Records from a data collection

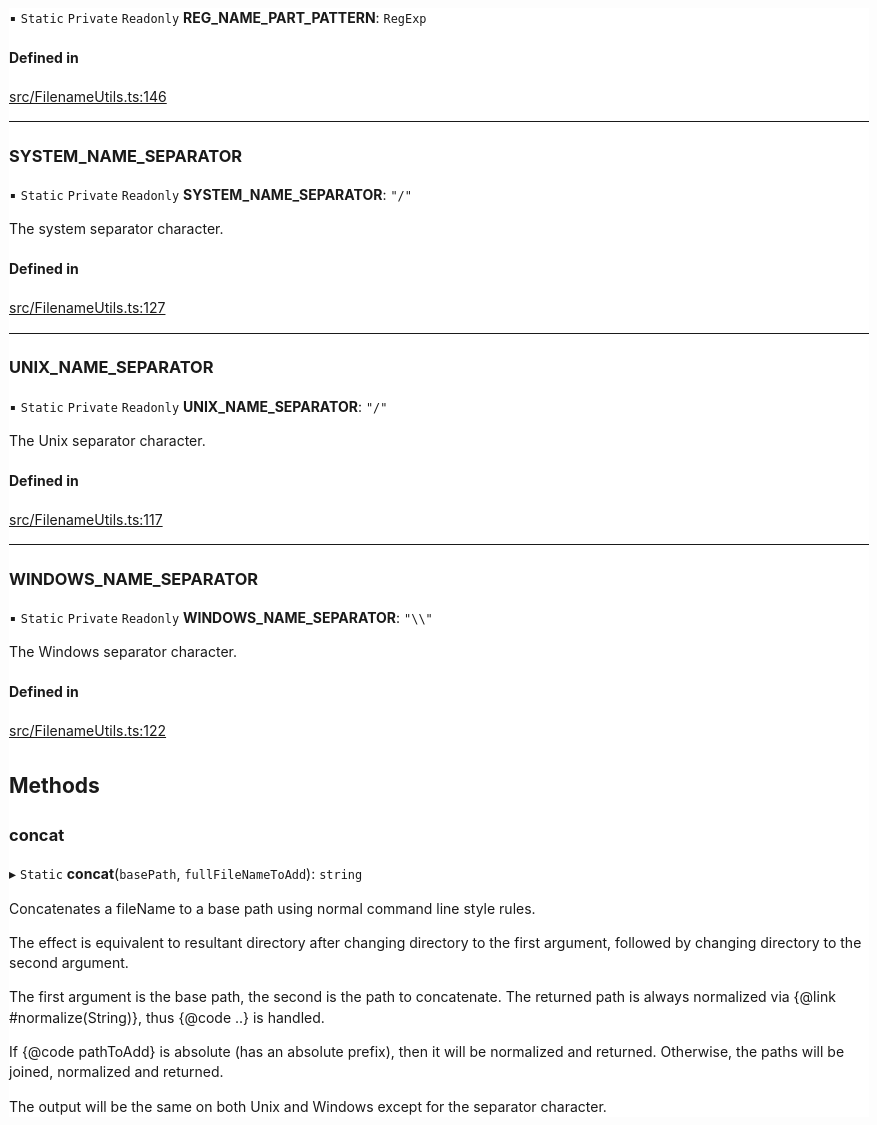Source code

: ▪ `Static` `Private` `Readonly` **REG\_NAME\_PART\_PATTERN**: `RegExp`

#### Defined in

[src/FilenameUtils.ts:146](https://github.com/neoscrib/2a/blob/324b65a/src/FilenameUtils.ts#L146)

___

### SYSTEM\_NAME\_SEPARATOR

▪ `Static` `Private` `Readonly` **SYSTEM\_NAME\_SEPARATOR**: ``"/"``

The system separator character.

#### Defined in

[src/FilenameUtils.ts:127](https://github.com/neoscrib/2a/blob/324b65a/src/FilenameUtils.ts#L127)

___

### UNIX\_NAME\_SEPARATOR

▪ `Static` `Private` `Readonly` **UNIX\_NAME\_SEPARATOR**: ``"/"``

The Unix separator character.

#### Defined in

[src/FilenameUtils.ts:117](https://github.com/neoscrib/2a/blob/324b65a/src/FilenameUtils.ts#L117)

___

### WINDOWS\_NAME\_SEPARATOR

▪ `Static` `Private` `Readonly` **WINDOWS\_NAME\_SEPARATOR**: ``"\\"``

The Windows separator character.

#### Defined in

[src/FilenameUtils.ts:122](https://github.com/neoscrib/2a/blob/324b65a/src/FilenameUtils.ts#L122)

## Methods

### concat

▸ `Static` **concat**(`basePath`, `fullFileNameToAdd`): `string`

Concatenates a fileName to a base path using normal command line style rules.
<p>
The effect is equivalent to resultant directory after changing
directory to the first argument, followed by changing directory to
the second argument.
</p>
<p>
The first argument is the base path, the second is the path to concatenate.
The returned path is always normalized via {@link #normalize(String)},
thus {@code ..} is handled.
</p>
<p>
If {@code pathToAdd} is absolute (has an absolute prefix), then
it will be normalized and returned.
Otherwise, the paths will be joined, normalized and returned.
</p>
<p>
The output will be the same on both Unix and Windows except
for the separator character.
</p>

→ Problem: Each entry is to be output exactly, and no picture is to appear.

→ Exercise output:
Source code

: ▪ `Static` `Private` `Readonly` **REG\_NAME\_PART\_PATTERN**: `RegExp`

#### Defined in

[src/FilenameUtils.ts:146](https://github.com/neoscrib/2a/blob/324b65a/src/FilenameUtils.ts#L146)

___

### SYSTEM\_NAME\_SEPARATOR

▪ `Static` `Private` `Readonly` **SYSTEM\_NAME\_SEPARATOR**: ``"/"``

The system separator character.

#### Defined in

[src/FilenameUtils.ts:127](https://github.com/neoscrib/2a/blob/324b65a/src/FilenameUtils.ts#L127)

___

### UNIX\_NAME\_SEPARATOR

▪ `Static` `Private` `Readonly` **UNIX\_NAME\_SEPARATOR**: ``"/"``

The Unix separator character.

#### Defined in

[src/FilenameUtils.ts:117](https://github.com/neoscrib/2a/blob/324b65a/src/FilenameUtils.ts#L117)

___

### WINDOWS\_NAME\_SEPARATOR

▪ `Static` `Private` `Readonly` **WINDOWS\_NAME\_SEPARATOR**: ``"\\"``

The Windows separator character.

#### Defined in

[src/FilenameUtils.ts:122](https://github.com/neoscrib/2a/blob/324b65a/src/FilenameUtils.ts#L122)

## Methods

### concat

▸ `Static` **concat**(`basePath`, `fullFileNameToAdd`): `string`

Concatenates a fileName to a base path using normal command line style rules.
<p>
The effect is equivalent to resultant directory after changing
directory to the first argument, followed by changing directory to
the second argument.
</p>
<p>
The first argument is the base path, the second is the path to concatenate.
The returned path is always normalized via {@link #normalize(String)},
thus {@code ..} is handled.
</p>
<p>
If {@code pathToAdd} is absolute (has an absolute prefix), then
it will be normalized and returned.
Otherwise, the paths will be joined, normalized and returned.
</p>
<p>
The output will be the same on both Unix and Windows except
for the separator character.
</p>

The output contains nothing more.